Well we headed out to the Oriskany where a couple of new guys wanted to dive. They had never dove it. Made a dive and swam through the hanger, school of almaco jacks was at the other side and popped one. Headed up and back to the boat. Water temp 66 viz very good 80-90ft. We pulled though and headed to the Tenneco. Jigged up a couple of small AJ's and I got a keeper. And our small jacks were being eaten by a Mako!. I spotted him from the tower.We rigged it up something to catch him with and sure enough it took about 5 minutes and the fight was on. Two hours later the fish was in the boat and we were back over the tenneco. I made my dive. I saw more fish than I have ever seen before...AJ's grouper snapper all over the place. I hung out at the top around 149 feet and landed two nice sized AJ's..one about 30#'s one at 40#.

A few pics..



Oh I am in the water with the shark because a band on the gun popped and flew out of my hand...I just lost a gun two weeks ago so I did what any of us would...dove in and got it!


----------



## flyingfishr (Oct 3, 2007)

Nice job bmoore, wish I coulda made it out there with you guys, but ended up going to New Orleans for the weekend instead. Glad you got into them, did you guys keep that Mako?


----------



## BigBen (Dec 16, 2007)

Good report, cool pics, lot of tanks.


----------



## Corpsman (Oct 3, 2007)

Outstanding! Did you guys keep the mako?


----------



## Travis Gill (Oct 6, 2007)

I talked to stingray last night and he told me all about it Congrats! Yes they kept it


----------



## Clay-Doh (Oct 2, 2007)

Sweet job Brian!!!!!!!!!!! Wish I coulda been out there man!!! Awsome day!!!:toast


----------



## bmoore (Oct 10, 2007)

Yes we kept the mako. A few fellows were working on cleaning it when I left...had to cut out and get home to the wife and family.. but yes it was a sight to behold.


----------



## Sniper Spear-It (Jan 16, 2008)

Awesome mako, I would've loved to dive with it before you hooked it. makos give me a special tingling. Wether its fear or stupidity i don't know. ilike eating them even better.

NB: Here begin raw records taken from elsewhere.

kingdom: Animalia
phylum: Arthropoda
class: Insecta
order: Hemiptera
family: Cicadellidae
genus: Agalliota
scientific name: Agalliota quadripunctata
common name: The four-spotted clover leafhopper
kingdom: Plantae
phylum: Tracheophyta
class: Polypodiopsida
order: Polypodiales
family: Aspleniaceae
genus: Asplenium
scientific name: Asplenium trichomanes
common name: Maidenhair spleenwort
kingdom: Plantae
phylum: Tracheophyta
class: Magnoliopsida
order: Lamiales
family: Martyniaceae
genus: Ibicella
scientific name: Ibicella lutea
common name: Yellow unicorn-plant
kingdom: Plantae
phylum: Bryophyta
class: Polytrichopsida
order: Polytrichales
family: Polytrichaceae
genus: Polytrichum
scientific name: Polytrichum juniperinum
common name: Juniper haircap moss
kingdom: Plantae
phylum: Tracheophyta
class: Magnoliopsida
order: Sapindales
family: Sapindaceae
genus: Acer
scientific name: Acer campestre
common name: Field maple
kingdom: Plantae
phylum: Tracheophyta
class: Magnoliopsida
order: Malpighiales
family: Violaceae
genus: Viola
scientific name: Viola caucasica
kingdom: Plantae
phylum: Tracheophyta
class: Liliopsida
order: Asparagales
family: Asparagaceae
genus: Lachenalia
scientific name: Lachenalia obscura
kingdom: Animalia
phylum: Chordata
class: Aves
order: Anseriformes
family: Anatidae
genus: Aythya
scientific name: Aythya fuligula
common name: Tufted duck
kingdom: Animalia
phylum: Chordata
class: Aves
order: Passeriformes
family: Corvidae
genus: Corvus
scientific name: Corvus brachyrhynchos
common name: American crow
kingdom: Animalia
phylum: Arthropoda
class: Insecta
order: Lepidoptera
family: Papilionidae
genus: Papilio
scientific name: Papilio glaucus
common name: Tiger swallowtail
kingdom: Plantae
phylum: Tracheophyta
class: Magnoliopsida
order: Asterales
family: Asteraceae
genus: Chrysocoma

I'd love to split gas with you sometime to go spearing and fishing during the d-gas

Nothing like killing something to remind you that you are alive

SSI


----------



## Deeplines (Sep 28, 2007)

I seem to remember a lot of folks saying this was going to be a CUDA heaven. Seems to be a lot of fish on it ALREADY from listening you the divers. 

Good job and thanks for the pixs.


----------



## bladeco (Oct 6, 2007)

Thats bad AZZ!!!!!!


----------



## GMan (Oct 17, 2007)

Awsome pics and great report. Wont be long now. :bowdown


----------



## Stressless (Oct 2, 2007)

Awesome looking seas as well. that looks like a fine "eating" size Mako!!



:mmmbeer

Stressless


----------